Sekarang Pak Arfa yang salah tingkah.
"Acara udah mau dimulai. Mau ketemu abang kamu dulu?"
Aku mengangguk antusias, "Ayo!"
💥💥💥
Jam pun berdetak dengan cepat, membuatku sedikit gugup karena ternyata tamu undangannya cukup banyak dan yang paling penting holang kaya semua.
Sebelumnya aku sempat menemui abang, papa, dan mama. Abang dan papa sempet minta maaf perihal pertunangan mendadak ini yang hanya aku tanggapi dengan kata gapapa.
Kalau dijodohinnya sama Pak Arfa mah gapapa.
"Kamu siap?"
Aku mengangguk ragu, "Iya."
"Jangan gugup, ada saya."
Aku pun tersenyum kecil, "Siapa yang gugup? Gak kok!"

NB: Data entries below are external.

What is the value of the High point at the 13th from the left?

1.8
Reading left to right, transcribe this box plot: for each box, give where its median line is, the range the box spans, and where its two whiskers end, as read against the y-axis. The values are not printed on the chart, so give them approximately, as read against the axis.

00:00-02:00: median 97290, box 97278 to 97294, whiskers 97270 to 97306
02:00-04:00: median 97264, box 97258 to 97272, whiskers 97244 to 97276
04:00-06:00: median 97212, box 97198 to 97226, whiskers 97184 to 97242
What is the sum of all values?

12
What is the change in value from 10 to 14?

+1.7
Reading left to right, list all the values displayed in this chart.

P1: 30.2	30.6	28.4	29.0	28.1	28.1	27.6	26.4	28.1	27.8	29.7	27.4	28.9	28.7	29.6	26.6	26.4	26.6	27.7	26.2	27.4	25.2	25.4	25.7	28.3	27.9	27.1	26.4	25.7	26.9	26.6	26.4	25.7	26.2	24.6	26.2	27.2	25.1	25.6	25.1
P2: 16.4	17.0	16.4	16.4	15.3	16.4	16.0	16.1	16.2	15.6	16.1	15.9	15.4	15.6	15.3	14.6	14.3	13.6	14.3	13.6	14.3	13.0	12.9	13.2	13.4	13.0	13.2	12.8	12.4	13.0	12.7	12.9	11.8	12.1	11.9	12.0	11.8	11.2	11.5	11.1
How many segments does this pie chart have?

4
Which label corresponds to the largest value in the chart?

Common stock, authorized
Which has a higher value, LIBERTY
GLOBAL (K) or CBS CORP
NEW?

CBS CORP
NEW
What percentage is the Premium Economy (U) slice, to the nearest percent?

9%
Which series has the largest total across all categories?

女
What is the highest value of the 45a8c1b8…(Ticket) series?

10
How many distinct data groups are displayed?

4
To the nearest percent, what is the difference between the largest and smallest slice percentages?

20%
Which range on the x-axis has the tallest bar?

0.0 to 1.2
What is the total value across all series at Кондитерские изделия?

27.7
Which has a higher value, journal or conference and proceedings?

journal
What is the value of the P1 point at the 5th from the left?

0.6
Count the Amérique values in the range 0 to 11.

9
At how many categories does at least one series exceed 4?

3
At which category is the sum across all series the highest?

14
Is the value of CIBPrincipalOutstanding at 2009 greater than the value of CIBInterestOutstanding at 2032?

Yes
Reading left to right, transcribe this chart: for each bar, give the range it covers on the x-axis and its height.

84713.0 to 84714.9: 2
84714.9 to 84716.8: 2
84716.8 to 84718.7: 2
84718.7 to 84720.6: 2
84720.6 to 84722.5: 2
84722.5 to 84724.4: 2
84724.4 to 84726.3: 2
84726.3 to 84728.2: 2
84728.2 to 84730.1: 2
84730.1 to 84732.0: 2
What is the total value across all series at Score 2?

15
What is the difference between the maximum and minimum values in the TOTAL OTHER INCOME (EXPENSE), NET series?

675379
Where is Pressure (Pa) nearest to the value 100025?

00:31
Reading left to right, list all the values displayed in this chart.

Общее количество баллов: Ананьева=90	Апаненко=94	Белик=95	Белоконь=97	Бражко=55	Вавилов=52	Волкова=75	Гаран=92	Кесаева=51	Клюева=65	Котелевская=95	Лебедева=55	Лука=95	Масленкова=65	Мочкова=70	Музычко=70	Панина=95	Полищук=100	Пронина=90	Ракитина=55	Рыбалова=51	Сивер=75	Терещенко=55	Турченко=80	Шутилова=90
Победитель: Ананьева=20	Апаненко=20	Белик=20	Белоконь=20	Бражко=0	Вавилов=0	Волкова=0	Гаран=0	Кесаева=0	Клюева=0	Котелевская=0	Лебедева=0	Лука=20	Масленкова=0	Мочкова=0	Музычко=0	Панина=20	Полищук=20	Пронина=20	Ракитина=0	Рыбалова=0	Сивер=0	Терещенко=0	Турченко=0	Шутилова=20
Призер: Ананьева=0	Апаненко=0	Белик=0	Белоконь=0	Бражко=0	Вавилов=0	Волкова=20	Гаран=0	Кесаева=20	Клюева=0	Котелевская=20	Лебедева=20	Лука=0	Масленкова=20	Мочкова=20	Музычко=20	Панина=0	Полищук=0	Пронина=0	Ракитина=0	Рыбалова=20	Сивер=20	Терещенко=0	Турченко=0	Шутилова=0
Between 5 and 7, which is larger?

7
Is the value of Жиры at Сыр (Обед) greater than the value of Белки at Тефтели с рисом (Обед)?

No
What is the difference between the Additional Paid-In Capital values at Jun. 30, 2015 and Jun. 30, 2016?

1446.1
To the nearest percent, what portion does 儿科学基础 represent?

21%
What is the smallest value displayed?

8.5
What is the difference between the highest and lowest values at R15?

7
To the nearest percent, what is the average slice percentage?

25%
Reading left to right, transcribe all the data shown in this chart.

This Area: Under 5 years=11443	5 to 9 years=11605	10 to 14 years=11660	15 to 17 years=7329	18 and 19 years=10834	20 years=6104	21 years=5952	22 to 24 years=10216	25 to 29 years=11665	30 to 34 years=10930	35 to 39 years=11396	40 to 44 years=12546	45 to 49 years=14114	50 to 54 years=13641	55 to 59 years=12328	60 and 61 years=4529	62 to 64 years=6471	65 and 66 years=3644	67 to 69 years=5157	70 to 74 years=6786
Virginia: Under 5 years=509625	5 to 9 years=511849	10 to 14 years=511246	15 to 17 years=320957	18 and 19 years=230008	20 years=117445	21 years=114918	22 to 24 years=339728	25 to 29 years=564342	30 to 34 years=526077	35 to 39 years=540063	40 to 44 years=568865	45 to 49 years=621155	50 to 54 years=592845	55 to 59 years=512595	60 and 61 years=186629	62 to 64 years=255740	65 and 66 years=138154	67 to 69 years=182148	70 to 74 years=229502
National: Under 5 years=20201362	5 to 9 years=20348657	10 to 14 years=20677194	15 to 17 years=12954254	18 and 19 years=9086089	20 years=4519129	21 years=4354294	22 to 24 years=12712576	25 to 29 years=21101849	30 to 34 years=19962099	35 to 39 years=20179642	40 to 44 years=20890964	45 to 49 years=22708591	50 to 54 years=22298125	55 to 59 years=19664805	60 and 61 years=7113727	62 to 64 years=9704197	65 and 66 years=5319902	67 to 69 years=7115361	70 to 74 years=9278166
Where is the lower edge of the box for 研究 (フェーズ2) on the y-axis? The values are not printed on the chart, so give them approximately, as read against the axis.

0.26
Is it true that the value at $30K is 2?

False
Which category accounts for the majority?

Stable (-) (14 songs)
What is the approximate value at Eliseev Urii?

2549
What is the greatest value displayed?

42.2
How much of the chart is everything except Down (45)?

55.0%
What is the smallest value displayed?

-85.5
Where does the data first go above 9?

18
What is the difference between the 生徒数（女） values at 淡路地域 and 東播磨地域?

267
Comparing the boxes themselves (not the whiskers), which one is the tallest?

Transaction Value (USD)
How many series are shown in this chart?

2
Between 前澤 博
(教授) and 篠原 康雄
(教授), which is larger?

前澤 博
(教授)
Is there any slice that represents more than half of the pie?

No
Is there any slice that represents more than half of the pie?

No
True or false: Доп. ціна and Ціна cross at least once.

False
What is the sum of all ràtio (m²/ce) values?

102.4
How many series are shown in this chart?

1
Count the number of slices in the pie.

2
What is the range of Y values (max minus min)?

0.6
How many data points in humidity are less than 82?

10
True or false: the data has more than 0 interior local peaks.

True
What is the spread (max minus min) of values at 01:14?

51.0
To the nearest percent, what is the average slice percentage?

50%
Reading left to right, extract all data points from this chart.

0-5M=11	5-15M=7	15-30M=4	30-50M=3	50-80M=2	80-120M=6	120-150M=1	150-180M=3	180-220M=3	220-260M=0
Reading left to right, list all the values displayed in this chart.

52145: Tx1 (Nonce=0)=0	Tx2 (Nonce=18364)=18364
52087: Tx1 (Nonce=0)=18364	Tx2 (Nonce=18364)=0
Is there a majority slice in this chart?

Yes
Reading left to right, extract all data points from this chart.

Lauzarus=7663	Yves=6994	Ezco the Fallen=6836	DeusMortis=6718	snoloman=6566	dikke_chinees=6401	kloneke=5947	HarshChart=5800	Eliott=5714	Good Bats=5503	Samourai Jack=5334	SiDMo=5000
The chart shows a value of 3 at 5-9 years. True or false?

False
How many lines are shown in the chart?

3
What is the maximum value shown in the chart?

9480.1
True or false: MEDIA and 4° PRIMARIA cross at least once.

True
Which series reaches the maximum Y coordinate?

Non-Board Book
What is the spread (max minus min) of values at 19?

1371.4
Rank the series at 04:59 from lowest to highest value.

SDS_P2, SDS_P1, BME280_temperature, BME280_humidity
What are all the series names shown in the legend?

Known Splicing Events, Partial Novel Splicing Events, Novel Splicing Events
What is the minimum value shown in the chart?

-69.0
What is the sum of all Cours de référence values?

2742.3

"Iyain aja biar cepet." Ujar Pak Arfa sembari mengacak rambutku pelan.
"Pak, nanti berantakan!"
"Gapapa. Tetap cantik juga kan?"
"Iya. Saya tahu saya cantik."
"Panggil Mas."
"Enggak, nanti aja baru manggil Mas."
"Panggil Mas poin kamu saya plus."
"Oke, Mas!"
"Dasar mata nilai!"
"Mana ada mata nilai, Pak."
"Panggil saya Mas!"
"Gak mau!"
"Yaudah, saya panggil yeobo deh."
"Apaan? Yobo?"
"Artinya?"
Pak Arfa menganggukan kepalanya, "Iya."
"Sayang."
Kali ini giliran aku lah yang ngebuat Pak Arfa salah tingkah. Hehe. Pembalasan dendam success!